-- Entries supplied follows --

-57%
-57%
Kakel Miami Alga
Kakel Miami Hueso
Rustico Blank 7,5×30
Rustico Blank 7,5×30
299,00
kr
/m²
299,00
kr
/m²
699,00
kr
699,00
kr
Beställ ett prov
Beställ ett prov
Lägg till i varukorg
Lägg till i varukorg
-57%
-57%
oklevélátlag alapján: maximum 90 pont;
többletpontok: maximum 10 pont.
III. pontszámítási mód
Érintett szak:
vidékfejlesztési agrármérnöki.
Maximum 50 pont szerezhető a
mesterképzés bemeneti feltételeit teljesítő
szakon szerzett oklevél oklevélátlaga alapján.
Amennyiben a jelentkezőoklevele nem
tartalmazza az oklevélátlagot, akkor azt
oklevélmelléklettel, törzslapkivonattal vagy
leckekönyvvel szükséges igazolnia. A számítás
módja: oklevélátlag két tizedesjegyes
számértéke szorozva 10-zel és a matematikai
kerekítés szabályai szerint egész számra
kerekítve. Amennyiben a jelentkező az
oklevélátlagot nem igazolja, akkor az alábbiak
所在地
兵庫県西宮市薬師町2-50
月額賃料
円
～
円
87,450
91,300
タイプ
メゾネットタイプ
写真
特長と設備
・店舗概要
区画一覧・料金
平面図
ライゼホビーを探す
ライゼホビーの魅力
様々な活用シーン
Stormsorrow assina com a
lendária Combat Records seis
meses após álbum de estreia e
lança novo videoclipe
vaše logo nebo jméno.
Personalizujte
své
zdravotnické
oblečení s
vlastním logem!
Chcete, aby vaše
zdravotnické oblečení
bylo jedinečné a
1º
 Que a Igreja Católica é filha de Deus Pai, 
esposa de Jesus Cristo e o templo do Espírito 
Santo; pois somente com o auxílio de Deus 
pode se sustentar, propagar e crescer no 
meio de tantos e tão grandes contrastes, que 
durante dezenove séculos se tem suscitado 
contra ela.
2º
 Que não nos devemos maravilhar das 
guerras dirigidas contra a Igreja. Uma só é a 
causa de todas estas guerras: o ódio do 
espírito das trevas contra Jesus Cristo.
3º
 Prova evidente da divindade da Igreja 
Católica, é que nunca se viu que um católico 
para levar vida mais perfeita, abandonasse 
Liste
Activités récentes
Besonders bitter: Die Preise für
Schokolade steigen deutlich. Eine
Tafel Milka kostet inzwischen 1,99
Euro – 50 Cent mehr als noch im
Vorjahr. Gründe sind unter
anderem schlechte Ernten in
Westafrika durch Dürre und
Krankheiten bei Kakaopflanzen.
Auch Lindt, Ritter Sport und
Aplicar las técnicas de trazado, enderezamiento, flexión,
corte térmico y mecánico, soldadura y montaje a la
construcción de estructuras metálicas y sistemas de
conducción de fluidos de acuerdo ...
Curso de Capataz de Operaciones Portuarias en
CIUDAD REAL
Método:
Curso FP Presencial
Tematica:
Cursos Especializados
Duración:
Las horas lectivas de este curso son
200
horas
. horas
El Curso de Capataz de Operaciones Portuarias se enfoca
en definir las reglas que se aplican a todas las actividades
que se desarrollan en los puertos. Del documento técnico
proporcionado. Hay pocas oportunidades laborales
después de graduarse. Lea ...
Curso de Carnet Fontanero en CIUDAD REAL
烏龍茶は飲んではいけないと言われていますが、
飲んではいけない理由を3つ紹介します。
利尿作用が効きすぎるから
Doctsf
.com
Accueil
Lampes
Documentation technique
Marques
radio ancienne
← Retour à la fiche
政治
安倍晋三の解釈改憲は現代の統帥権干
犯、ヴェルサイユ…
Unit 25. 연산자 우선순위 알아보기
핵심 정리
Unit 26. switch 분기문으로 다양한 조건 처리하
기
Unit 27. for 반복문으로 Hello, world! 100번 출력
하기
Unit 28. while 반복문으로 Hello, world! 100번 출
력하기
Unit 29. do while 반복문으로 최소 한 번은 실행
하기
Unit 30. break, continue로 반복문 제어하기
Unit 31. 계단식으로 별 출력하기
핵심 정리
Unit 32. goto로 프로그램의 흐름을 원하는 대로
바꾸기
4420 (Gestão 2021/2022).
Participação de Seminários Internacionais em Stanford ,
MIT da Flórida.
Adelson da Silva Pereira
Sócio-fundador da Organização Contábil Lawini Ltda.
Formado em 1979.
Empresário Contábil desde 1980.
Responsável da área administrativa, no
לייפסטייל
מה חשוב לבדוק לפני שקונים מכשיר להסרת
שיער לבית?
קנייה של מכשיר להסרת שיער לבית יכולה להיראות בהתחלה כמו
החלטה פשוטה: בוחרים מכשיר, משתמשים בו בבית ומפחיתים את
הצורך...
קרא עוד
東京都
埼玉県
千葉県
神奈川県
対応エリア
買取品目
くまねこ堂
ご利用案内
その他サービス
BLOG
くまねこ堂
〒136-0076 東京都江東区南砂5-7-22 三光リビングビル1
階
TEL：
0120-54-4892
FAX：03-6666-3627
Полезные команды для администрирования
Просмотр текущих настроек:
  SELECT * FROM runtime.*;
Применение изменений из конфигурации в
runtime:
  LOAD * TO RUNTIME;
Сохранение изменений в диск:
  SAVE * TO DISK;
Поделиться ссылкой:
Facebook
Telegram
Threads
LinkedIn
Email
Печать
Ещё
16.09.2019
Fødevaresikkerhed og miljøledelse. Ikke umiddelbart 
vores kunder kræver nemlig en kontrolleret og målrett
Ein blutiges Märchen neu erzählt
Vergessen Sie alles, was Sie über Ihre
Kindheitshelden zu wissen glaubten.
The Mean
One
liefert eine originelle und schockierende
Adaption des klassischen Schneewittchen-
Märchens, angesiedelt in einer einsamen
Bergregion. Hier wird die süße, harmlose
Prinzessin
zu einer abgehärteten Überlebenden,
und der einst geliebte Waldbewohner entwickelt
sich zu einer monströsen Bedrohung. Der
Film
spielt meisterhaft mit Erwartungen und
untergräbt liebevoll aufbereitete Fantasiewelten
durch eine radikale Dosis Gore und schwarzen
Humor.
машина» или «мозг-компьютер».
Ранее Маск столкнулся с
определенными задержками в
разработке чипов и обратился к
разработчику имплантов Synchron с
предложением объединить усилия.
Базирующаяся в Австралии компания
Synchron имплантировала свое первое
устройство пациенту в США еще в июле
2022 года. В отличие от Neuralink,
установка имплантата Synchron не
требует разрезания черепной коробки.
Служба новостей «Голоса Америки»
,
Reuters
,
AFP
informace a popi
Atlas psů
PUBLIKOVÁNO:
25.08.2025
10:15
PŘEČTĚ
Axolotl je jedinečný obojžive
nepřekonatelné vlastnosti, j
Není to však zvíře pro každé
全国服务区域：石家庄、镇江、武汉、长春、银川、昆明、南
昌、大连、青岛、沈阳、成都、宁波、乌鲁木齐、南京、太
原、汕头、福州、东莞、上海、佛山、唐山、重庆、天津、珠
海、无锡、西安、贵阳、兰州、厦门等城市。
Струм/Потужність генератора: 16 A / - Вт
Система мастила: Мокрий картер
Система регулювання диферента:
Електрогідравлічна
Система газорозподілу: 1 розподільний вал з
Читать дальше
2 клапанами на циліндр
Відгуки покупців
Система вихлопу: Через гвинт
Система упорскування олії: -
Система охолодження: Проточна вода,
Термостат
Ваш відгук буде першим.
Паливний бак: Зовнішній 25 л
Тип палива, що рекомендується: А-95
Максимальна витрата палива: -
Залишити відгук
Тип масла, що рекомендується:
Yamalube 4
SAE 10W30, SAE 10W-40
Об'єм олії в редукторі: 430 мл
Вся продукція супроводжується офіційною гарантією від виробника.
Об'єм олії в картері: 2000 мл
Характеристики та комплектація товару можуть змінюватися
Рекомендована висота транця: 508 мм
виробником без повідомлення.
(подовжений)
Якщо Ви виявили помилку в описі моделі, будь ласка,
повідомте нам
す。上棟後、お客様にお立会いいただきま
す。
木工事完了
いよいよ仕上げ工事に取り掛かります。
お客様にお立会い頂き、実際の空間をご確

-- Entries supplied concluded --

Find the line that contains "установка имплантата Synchron не". Write out that line and every line after it through the end of the data, exactly, and nothing else.

установка имплантата Synchron не
требует разрезания черепной коробки.
Служба новостей «Голоса Америки»
,
Reuters
,
AFP
informace a popi
Atlas psů
PUBLIKOVÁNO:
25.08.2025
10:15
PŘEČTĚ
Axolotl je jedinečný obojžive
nepřekonatelné vlastnosti, j
Není to však zvíře pro každé
全国服务区域：石家庄、镇江、武汉、长春、银川、昆明、南
昌、大连、青岛、沈阳、成都、宁波、乌鲁木齐、南京、太
原、汕头、福州、东莞、上海、佛山、唐山、重庆、天津、珠
海、无锡、西安、贵阳、兰州、厦门等城市。
Струм/Потужність генератора: 16 A / - Вт
Система мастила: Мокрий картер
Система регулювання диферента:
Електрогідравлічна
Система газорозподілу: 1 розподільний вал з
Читать дальше
2 клапанами на циліндр
Відгуки покупців
Система вихлопу: Через гвинт
Система упорскування олії: -
Система охолодження: Проточна вода,
Термостат
Ваш відгук буде першим.
Паливний бак: Зовнішній 25 л
Тип палива, що рекомендується: А-95
Максимальна витрата палива: -
Залишити відгук
Тип масла, що рекомендується:
Yamalube 4
SAE 10W30, SAE 10W-40
Об'єм олії в редукторі: 430 мл
Вся продукція супроводжується офіційною гарантією від виробника.
Об'єм олії в картері: 2000 мл
Характеристики та комплектація товару можуть змінюватися
Рекомендована висота транця: 508 мм
виробником без повідомлення.
(подовжений)
Якщо Ви виявили помилку в описі моделі, будь ласка,
повідомте нам
す。上棟後、お客様にお立会いいただきま
す。
木工事完了
いよいよ仕上げ工事に取り掛かります。
お客様にお立会い頂き、実際の空間をご確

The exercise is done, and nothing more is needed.